Fort James Jackson, more commonly referred to as Old Fort Jackson, is part of a system of nine fortifications along the Savannah River and was primarily used in the War of 1812 and the Civil War. Located three miles east of the city of Savannah, the structure was built over the remnants of a Revolutionary era building called Mud Fort as a part of President Thomas Jefferson's Second System initiative to enhance coastal defense. Jefferson chose to name the fort after a patriot from the Revolution and former Georgia governor James Jackson. Visitors today can view the structure's many artifacts and witness history come alive at the oldest standing fort in the state of Georgia.

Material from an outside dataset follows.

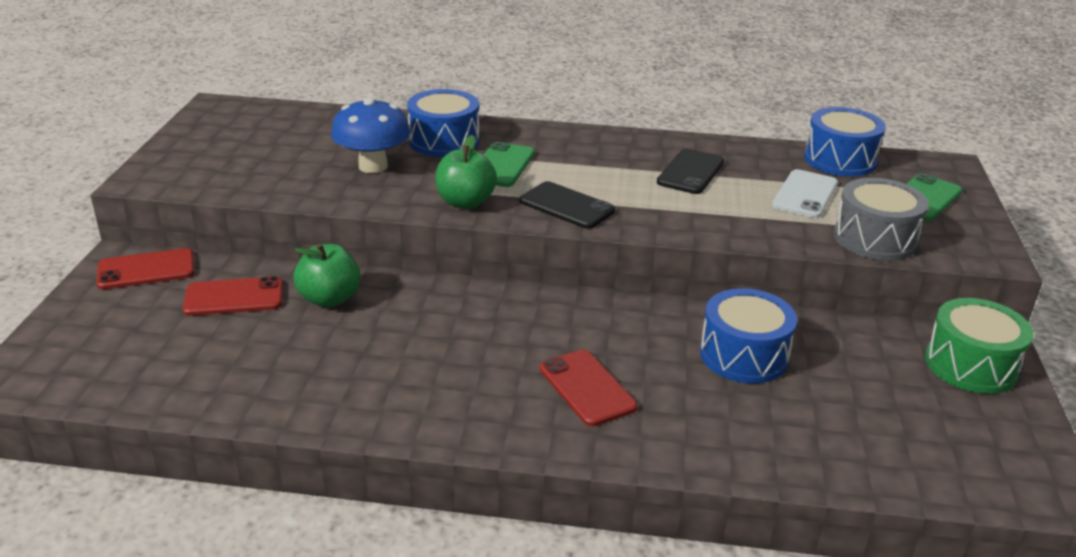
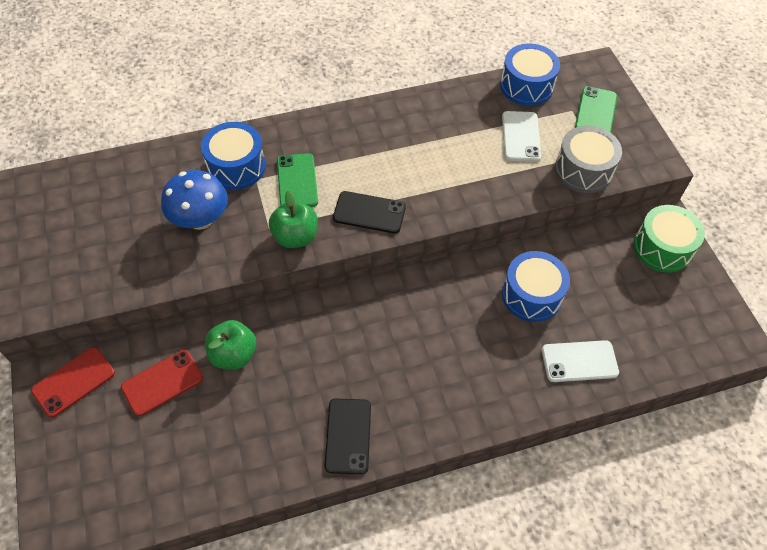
camera: 25 degrees left, 25 degrees up
(587, 388) = (452, 367): red phone -> none
(691, 172) = (434, 139): black phone -> black phone (348, 436)
(774, 436) = (579, 361): none -> white phone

Fearing that relations between the United States and Great Britain were still worsening after the end of the American Revolution, President Jefferson requested that more fortification be installed along the east coast in preparation of any naval attacks by the British. Construction on the fort began in 1808 and concluded just before the beginning of the War of 1812. Soldiers stood guard ready to protect Savannah from British invaders, but never got to see combat during the conflict period though threats did loom of a nearing fleet off the coast. After the war had passed, periods of construction saw the addition to and expansion of the fort during the 1840s-50s.
In the early days of the Civil War, Confederate militias began their occupation of Fort Jackson before it became the headquarters of the army's defenses along the river after losing Fort Pulaski. Citizens of Savannah would look to the fort for protection from the Union Navy, but were no match for General William T. Sherman as he completed his famous March to the Sea. Rather than combat against Sherman's forces, General William Hardee retreated his forces out of the area, allowing Sherman to take control of Savannah in December 1864.
The fort itself saw very limited use in the years following the Civil War, with the last inhabitats being members of the African-American 55th Massachusetts. The War Department de-comissioned the fort for military use in 1905 before the state of Georgia turned the structure into a museum before being controlled and ran by the Coastal Heritage Society. Today, the CHS does its best to provide an imersive historical experience to the many visitors that come to the fort.